The opinion of the Court was delivered by
Fenner, J.
This case presents no dispute as to facts, and involves a single question of law.
*1013It is a contest for the ownership of an immovable between parties, each of whom is in good faith, and presents a title just and translative of property and traceable to a common author. Marks, the common author, sold to J. M. Gilmer in 1845, and again sold to Marshall in 1850. The title to Gilmer was not recorded until 1854, while that to Marshall was recorded in 1850 ; but in 1848 Gilmer sold to J. B. Gilmer, whose title was recorded in 1848, two years before the sale to Marshall.
Plaintiff claims under the Marshall title, defendants under the Gilmer title.
The title of defendants must prevail. They are possessors in good faith, under a chain of duly registered titles running back to 1848, two years prior to the sale to Marshall, and their title cannot be affected by the non-registry of an anterior conveyance. The question is not an open one. It has been settled by five decisions of this Court, the last of which was rendered in 1852. 1 A. 249 ; 4 A. 267 ; 5 A. 677 ; 6 A. 773 ; 7 A. 454.

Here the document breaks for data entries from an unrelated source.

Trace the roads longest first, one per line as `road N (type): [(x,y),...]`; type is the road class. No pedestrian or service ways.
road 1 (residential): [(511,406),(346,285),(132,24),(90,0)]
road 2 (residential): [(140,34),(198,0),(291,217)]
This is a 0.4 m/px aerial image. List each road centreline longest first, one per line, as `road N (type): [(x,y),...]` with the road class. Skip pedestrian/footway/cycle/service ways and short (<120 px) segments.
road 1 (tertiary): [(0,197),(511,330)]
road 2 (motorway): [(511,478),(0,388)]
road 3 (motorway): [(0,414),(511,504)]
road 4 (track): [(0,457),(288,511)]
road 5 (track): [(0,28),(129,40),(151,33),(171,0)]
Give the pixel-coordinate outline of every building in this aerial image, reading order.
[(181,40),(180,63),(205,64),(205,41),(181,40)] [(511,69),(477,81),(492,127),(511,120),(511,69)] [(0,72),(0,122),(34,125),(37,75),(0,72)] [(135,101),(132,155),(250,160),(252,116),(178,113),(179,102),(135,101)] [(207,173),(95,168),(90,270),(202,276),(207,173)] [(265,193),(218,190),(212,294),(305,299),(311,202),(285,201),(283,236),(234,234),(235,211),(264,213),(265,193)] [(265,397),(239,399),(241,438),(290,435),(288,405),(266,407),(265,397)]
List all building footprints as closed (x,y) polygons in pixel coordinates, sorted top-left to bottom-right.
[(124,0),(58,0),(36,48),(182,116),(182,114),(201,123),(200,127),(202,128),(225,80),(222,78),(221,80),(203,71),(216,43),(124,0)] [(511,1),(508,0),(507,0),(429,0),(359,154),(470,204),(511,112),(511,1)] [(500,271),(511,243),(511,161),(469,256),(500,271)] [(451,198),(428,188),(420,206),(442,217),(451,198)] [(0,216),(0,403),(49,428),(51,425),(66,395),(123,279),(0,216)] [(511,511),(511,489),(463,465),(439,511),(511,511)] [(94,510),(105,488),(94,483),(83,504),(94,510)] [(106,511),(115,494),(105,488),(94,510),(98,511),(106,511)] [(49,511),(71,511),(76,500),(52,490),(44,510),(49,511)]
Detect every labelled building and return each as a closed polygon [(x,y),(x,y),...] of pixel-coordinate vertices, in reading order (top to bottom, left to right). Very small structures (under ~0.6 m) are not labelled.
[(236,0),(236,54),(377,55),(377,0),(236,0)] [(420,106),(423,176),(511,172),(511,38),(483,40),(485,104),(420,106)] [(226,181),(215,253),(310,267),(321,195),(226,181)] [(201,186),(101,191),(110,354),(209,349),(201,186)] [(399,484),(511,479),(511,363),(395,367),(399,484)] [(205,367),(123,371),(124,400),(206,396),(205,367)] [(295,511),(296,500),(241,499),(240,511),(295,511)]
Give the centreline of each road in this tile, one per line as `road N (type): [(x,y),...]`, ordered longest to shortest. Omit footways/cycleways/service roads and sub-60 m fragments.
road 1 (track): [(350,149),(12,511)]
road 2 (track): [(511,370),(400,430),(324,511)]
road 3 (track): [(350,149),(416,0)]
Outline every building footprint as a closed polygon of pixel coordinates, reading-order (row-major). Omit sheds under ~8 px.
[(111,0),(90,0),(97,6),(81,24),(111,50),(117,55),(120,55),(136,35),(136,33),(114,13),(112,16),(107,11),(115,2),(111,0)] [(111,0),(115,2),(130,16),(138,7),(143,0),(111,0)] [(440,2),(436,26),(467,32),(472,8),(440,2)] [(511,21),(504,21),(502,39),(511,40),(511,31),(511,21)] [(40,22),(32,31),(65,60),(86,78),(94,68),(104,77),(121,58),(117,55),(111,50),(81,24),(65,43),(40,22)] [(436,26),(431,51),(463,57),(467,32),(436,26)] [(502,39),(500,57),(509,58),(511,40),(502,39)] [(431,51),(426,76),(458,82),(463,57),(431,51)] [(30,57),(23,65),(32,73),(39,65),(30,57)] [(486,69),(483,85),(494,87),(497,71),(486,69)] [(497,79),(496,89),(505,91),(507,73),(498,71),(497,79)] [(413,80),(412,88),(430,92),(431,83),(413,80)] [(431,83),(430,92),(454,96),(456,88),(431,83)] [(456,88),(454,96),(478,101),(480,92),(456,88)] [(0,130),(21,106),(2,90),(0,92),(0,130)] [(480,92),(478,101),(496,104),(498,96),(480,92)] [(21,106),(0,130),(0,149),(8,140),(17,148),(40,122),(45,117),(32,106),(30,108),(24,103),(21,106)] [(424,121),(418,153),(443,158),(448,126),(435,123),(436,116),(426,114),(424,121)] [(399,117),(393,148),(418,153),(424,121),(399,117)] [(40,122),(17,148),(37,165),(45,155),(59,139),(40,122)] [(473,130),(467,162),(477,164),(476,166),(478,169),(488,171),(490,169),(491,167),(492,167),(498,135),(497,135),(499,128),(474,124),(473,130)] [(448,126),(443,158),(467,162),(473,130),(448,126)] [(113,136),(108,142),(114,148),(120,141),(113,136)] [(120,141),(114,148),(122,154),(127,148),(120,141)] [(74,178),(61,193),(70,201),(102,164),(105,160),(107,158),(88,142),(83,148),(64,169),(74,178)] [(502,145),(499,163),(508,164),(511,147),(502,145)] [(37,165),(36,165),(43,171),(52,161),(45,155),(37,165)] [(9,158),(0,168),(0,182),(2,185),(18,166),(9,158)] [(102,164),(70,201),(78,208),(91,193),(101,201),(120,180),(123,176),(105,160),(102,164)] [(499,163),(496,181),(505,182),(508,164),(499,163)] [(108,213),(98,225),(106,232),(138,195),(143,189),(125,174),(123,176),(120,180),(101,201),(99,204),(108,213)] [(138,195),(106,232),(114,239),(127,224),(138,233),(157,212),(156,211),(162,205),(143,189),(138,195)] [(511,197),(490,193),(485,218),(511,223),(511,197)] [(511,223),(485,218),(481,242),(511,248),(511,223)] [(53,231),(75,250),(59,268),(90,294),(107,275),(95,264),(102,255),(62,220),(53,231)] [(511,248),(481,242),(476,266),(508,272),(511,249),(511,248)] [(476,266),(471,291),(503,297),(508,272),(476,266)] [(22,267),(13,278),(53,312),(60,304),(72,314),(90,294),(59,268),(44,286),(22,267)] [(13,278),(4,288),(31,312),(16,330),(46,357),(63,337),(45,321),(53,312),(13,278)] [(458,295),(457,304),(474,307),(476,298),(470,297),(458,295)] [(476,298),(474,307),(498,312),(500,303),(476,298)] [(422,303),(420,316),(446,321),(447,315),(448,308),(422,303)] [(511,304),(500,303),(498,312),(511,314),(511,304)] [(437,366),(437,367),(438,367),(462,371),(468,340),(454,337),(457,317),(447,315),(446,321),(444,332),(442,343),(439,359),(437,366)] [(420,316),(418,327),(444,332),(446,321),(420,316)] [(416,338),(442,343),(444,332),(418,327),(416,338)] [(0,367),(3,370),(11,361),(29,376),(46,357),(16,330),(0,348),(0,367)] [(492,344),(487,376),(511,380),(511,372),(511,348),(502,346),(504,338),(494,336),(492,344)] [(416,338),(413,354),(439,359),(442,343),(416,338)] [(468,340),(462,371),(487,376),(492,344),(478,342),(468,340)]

Since that date we have found, and have been referred to, no case in which the doctrine thus settled has been questioned. There has been no change in the law affecting the subject. Mr. Justice Slidell dissented in the above cases, and his opinions display his usual vigor and ability, and if the question was open, we would give them great consideration. But this is one of a class of cases to which the doctrine of “stare decisis ” is specially applicable. It involves a rule of property affecting the conduct of men ip their dealings ; and when such a rule has been adopted, and long adhered-to by the courts, even though founded'on doubtful principle, the maxim applies — “omnis innovatio plus novitate perturiat guam utilitate prodest.”
It is, therefore, ordered, adjudged and decreed that the judgment appealed from be affirmed at appellant’s cost.